Write out again the lines from the line with "de lot existants.</span><span" up to and including the line with "be much slower.", exactly as they stand below, and skip any picture.
::::::::::
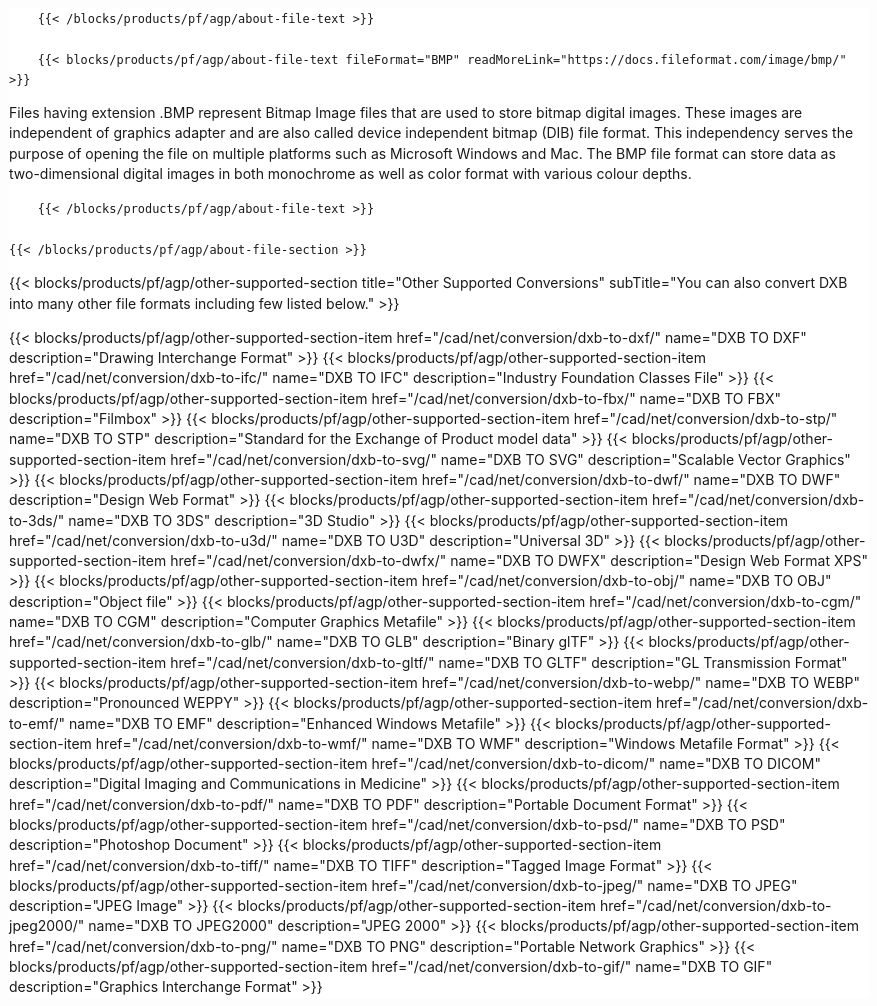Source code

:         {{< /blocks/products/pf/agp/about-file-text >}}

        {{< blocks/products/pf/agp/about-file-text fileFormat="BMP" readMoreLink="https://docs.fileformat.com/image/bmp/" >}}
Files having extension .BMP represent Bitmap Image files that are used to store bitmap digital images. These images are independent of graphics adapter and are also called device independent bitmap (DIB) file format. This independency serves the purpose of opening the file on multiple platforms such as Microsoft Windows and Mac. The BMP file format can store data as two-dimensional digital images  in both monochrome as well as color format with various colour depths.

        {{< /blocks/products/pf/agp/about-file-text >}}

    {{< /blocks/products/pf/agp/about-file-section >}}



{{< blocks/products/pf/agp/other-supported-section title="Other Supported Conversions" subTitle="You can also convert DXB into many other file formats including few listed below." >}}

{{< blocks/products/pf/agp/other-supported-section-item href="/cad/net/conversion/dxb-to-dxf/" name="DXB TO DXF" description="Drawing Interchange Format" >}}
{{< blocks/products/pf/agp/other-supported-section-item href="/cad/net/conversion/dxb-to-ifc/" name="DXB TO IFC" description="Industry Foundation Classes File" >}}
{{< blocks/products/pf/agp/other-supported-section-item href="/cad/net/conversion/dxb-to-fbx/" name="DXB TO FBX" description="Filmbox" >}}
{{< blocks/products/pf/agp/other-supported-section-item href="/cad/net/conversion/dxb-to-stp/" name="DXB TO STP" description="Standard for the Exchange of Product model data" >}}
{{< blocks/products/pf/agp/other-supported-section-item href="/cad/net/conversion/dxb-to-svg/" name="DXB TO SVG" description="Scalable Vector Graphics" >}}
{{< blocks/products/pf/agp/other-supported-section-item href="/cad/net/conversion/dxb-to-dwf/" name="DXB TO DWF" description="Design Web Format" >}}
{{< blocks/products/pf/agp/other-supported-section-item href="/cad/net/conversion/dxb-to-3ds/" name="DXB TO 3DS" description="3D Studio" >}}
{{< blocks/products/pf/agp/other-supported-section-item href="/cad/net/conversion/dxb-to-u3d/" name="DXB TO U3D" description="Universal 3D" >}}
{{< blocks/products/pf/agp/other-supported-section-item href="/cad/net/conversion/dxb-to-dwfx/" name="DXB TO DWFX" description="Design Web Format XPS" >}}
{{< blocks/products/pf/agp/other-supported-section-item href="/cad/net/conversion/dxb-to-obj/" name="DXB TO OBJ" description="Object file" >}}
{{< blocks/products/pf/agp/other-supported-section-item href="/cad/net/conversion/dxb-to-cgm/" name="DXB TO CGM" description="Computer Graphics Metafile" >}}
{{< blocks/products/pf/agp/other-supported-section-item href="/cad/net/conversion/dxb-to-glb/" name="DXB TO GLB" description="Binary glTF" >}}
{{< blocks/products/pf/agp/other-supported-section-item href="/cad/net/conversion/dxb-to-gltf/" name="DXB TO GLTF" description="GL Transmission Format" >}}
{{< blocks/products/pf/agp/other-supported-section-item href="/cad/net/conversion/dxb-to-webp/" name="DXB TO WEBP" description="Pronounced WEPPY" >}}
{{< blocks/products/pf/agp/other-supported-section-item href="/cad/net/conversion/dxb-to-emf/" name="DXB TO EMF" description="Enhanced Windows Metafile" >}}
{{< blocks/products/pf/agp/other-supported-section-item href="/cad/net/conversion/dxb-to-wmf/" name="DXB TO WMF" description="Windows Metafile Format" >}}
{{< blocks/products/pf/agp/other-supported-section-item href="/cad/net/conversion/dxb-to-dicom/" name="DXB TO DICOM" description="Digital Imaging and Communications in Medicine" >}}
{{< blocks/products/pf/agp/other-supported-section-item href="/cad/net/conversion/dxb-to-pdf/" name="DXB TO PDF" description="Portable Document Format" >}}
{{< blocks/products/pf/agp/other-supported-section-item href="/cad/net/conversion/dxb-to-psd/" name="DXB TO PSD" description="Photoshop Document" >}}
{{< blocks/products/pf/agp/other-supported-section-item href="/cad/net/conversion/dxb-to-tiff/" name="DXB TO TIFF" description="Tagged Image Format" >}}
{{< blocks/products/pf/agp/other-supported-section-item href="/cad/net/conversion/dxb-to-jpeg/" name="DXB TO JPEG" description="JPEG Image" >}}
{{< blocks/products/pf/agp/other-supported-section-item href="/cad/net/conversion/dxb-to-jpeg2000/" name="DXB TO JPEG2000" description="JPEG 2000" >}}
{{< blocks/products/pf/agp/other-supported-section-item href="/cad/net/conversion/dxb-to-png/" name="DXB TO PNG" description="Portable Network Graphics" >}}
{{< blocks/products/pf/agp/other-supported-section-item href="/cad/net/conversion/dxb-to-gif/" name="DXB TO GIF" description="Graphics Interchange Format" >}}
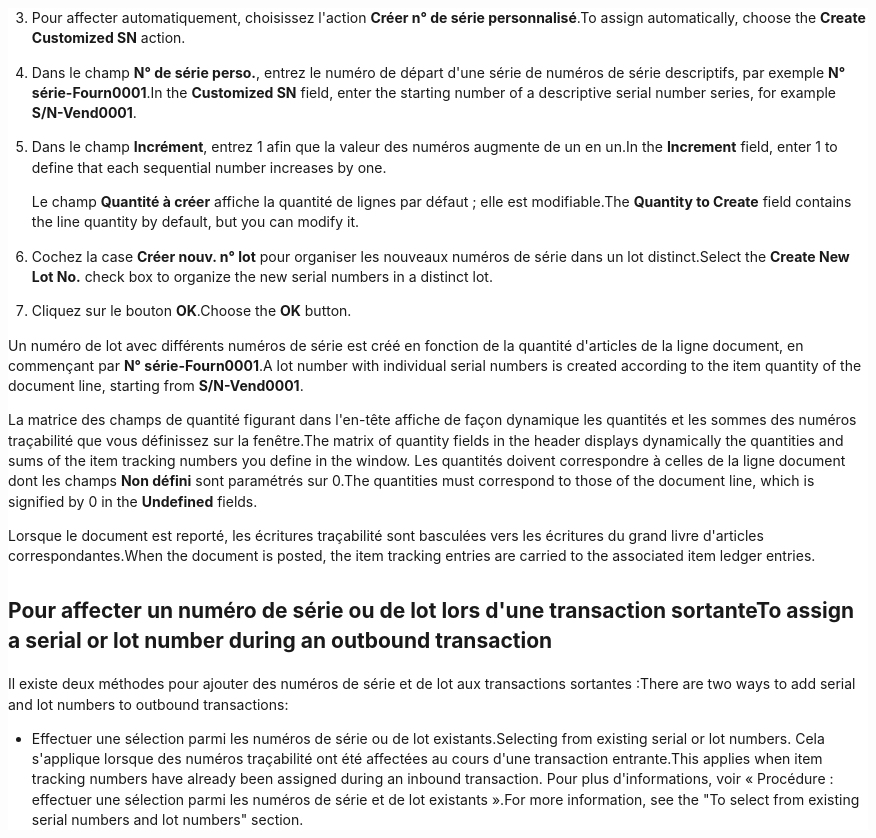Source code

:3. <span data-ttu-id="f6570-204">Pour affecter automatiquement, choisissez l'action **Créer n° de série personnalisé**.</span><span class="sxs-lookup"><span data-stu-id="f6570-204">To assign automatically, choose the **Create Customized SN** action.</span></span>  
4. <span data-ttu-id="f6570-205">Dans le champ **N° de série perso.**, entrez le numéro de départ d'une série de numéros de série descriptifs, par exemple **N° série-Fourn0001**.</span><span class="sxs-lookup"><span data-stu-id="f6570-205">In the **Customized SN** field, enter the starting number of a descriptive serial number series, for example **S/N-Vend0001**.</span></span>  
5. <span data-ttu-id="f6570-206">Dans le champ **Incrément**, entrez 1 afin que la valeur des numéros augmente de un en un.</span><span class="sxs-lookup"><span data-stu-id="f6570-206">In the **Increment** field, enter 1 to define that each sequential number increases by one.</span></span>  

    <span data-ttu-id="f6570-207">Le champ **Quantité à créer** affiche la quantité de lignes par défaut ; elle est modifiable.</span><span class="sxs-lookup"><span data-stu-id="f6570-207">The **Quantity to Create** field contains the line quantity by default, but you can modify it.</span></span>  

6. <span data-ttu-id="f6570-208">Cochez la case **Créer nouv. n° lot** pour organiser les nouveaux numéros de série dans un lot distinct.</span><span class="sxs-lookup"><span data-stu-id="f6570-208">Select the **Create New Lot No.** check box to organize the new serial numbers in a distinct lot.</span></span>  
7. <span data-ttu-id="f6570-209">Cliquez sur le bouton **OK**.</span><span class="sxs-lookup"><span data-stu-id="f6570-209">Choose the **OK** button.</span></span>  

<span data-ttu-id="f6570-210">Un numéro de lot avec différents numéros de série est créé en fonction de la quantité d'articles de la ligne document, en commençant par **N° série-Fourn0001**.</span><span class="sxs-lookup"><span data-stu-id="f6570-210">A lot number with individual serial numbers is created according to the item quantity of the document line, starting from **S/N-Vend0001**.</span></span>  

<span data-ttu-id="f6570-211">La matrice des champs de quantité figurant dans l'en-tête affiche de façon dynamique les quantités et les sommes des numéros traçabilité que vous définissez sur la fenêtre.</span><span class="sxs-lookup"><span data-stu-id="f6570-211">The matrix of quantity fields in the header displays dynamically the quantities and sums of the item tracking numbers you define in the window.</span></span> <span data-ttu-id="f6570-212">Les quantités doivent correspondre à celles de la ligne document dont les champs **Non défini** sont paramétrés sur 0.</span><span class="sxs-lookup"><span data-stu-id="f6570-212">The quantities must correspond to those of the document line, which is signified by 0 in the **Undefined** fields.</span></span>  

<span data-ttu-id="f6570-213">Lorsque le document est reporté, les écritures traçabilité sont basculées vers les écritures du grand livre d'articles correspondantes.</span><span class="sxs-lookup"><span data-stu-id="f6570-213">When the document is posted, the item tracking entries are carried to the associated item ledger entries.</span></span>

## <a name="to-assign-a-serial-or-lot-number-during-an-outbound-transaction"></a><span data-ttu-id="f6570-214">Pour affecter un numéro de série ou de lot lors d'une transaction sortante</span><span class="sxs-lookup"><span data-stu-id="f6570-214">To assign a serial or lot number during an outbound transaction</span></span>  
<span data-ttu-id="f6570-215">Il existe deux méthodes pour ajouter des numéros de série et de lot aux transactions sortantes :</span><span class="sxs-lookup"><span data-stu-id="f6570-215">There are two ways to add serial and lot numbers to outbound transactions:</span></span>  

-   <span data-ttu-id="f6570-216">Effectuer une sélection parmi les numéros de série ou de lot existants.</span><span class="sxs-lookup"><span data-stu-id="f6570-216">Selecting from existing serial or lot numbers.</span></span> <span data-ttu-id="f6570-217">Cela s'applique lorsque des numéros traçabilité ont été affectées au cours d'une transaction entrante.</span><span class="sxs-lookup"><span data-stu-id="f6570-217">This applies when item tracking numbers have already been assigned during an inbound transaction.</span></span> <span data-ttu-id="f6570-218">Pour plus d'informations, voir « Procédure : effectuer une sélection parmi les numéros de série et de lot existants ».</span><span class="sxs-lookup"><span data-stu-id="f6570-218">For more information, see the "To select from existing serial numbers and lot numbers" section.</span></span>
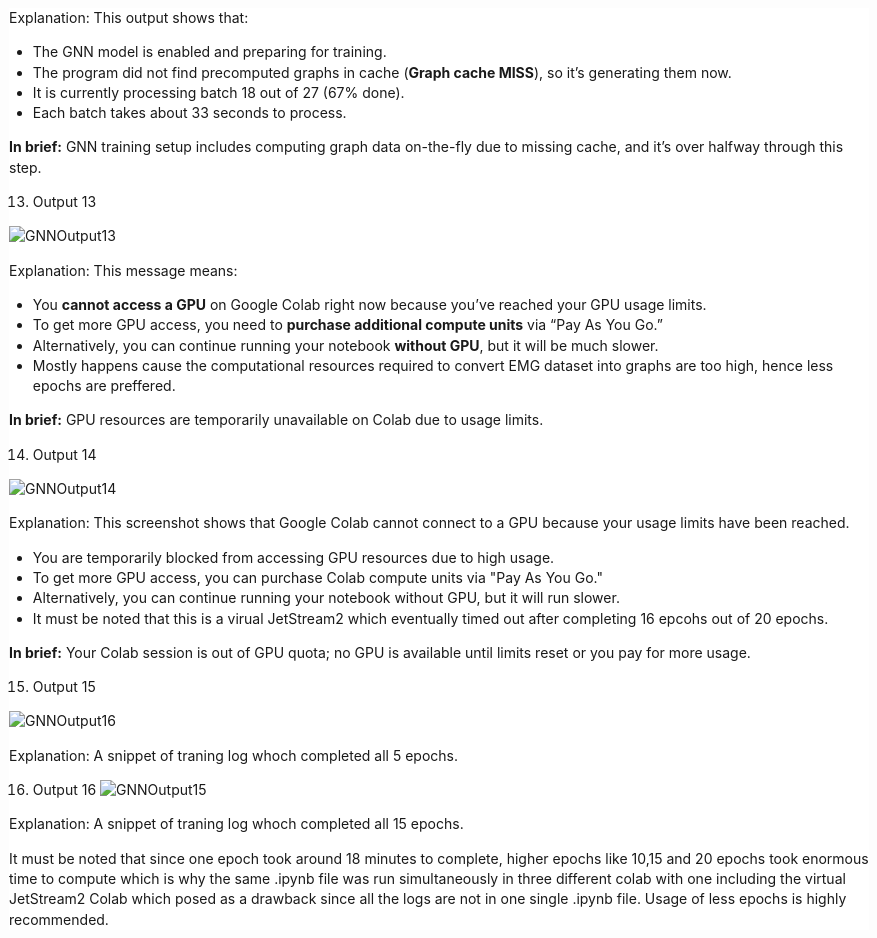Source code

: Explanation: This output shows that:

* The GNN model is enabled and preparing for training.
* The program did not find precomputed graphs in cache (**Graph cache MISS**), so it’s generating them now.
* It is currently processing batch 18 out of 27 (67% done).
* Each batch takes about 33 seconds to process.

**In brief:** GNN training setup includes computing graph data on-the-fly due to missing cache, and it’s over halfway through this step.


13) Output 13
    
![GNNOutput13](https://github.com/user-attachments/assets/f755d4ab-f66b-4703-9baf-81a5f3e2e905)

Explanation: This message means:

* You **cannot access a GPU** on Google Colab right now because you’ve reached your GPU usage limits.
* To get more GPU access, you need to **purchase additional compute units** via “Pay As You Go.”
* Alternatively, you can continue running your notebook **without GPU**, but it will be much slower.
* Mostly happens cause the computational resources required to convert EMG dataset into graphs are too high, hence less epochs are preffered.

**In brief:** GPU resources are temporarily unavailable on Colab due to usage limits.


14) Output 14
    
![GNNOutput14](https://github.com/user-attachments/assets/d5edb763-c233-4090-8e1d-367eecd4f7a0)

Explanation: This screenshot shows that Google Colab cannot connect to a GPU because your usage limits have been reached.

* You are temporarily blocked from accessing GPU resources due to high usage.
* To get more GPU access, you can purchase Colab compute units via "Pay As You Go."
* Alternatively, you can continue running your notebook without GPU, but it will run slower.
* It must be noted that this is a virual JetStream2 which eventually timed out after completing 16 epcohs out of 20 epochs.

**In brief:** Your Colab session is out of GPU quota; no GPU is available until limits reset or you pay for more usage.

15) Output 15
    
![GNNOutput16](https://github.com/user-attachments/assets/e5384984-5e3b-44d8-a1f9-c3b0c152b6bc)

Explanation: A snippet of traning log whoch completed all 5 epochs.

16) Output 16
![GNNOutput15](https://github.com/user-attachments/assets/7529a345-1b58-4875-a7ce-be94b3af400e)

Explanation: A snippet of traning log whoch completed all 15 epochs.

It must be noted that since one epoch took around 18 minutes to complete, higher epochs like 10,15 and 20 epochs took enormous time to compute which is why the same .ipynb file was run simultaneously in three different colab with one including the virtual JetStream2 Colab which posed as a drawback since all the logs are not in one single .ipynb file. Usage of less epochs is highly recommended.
::::::::::
SOLUTION:
-   <span data-ttu-id="f6570-216">Effectuer une sélection parmi les numéros de série ou de lot existants.</span><span class="sxs-lookup"><span data-stu-id="f6570-216">Selecting from existing serial or lot numbers.</span></span> <span data-ttu-id="f6570-217">Cela s'applique lorsque des numéros traçabilité ont été affectées au cours d'une transaction entrante.</span><span class="sxs-lookup"><span data-stu-id="f6570-217">This applies when item tracking numbers have already been assigned during an inbound transaction.</span></span> <span data-ttu-id="f6570-218">Pour plus d'informations, voir « Procédure : effectuer une sélection parmi les numéros de série et de lot existants ».</span><span class="sxs-lookup"><span data-stu-id="f6570-218">For more information, see the "To select from existing serial numbers and lot numbers" section.</span></span>
Source code

: Explanation: This output shows that:

* The GNN model is enabled and preparing for training.
* The program did not find precomputed graphs in cache (**Graph cache MISS**), so it’s generating them now.
* It is currently processing batch 18 out of 27 (67% done).
* Each batch takes about 33 seconds to process.

**In brief:** GNN training setup includes computing graph data on-the-fly due to missing cache, and it’s over halfway through this step.


13) Output 13
    
![GNNOutput13](https://github.com/user-attachments/assets/f755d4ab-f66b-4703-9baf-81a5f3e2e905)

Explanation: This message means:

* You **cannot access a GPU** on Google Colab right now because you’ve reached your GPU usage limits.
* To get more GPU access, you need to **purchase additional compute units** via “Pay As You Go.”
* Alternatively, you can continue running your notebook **without GPU**, but it will be much slower.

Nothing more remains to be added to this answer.